WORK INSTRUCTION
The records below are to be repeated exactly, minus any pictures.

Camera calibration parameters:
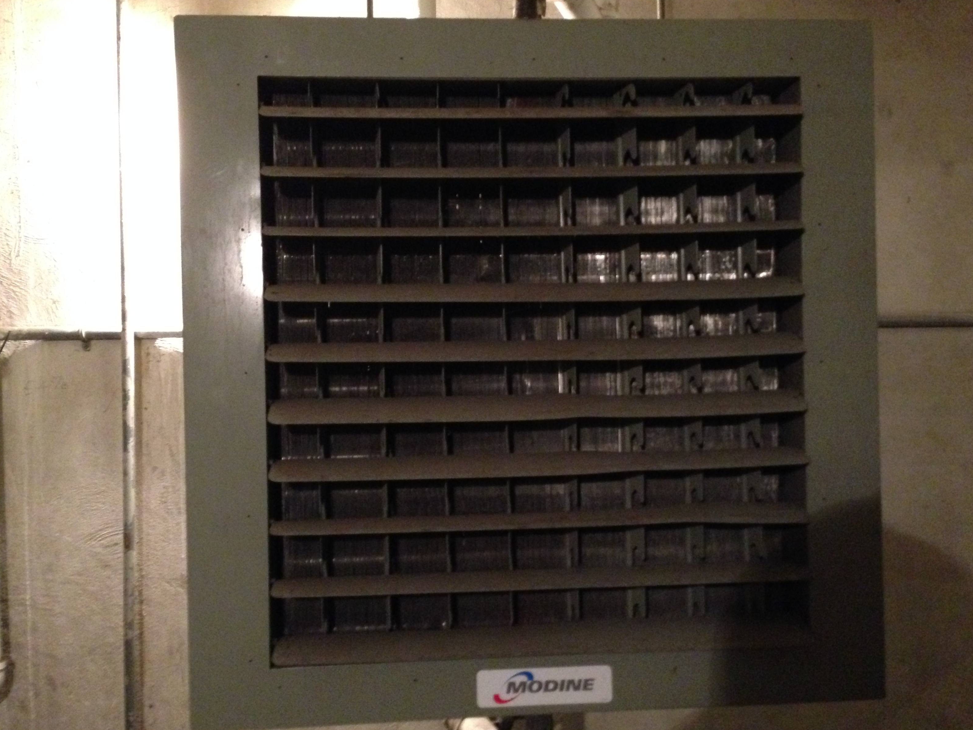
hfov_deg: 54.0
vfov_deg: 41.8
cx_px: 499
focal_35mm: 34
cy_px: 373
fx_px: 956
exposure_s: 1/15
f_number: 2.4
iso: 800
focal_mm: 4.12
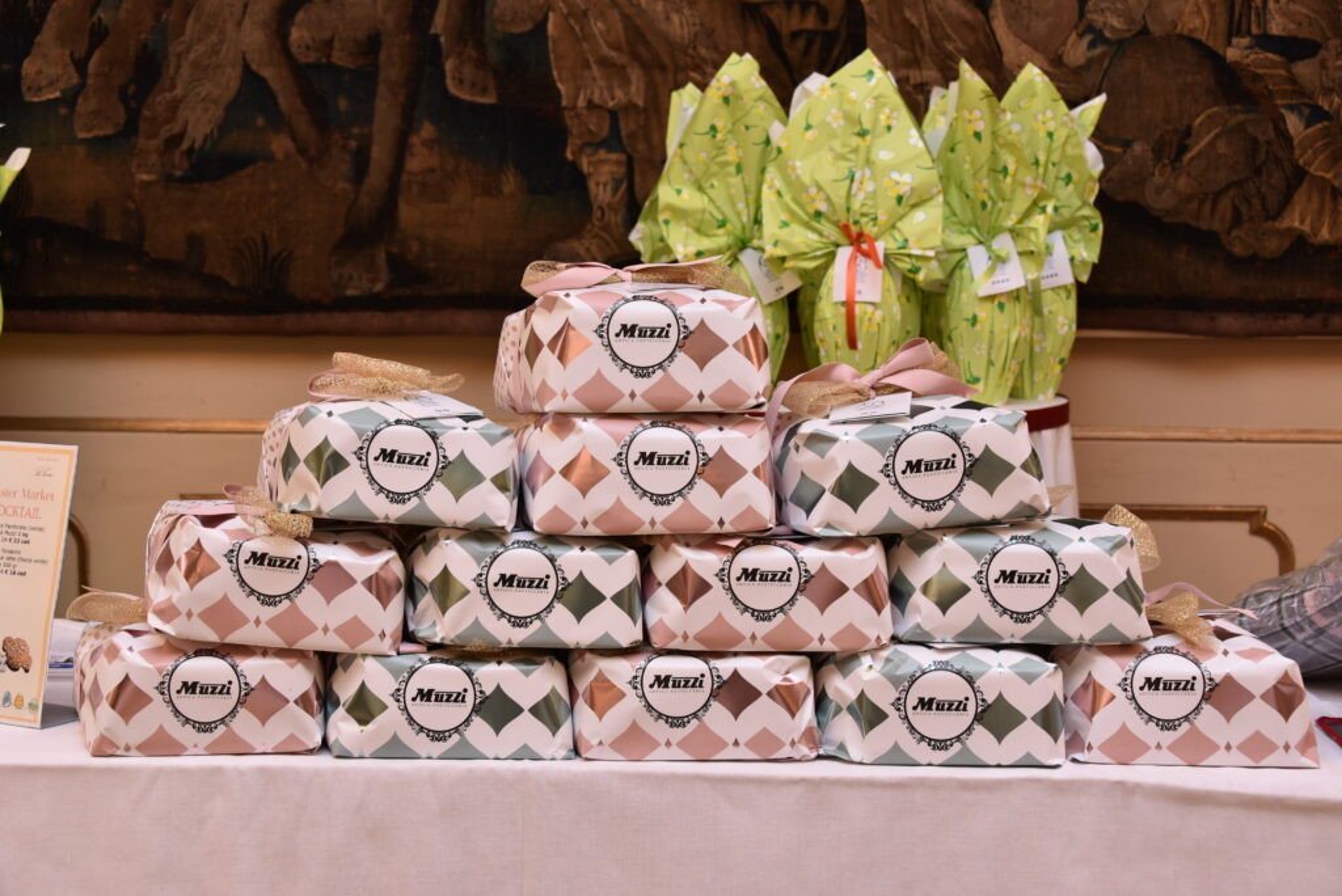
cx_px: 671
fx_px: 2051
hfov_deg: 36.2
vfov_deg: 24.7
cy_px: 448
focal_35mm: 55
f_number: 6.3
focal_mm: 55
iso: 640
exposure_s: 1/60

OUTPUT
hfov_deg: 54.0
vfov_deg: 41.8
cx_px: 499
focal_35mm: 34
cy_px: 373
fx_px: 956
exposure_s: 1/15
f_number: 2.4
iso: 800
focal_mm: 4.12
cx_px: 671
fx_px: 2051
hfov_deg: 36.2
vfov_deg: 24.7
cy_px: 448
focal_35mm: 55
f_number: 6.3
focal_mm: 55
iso: 640
exposure_s: 1/60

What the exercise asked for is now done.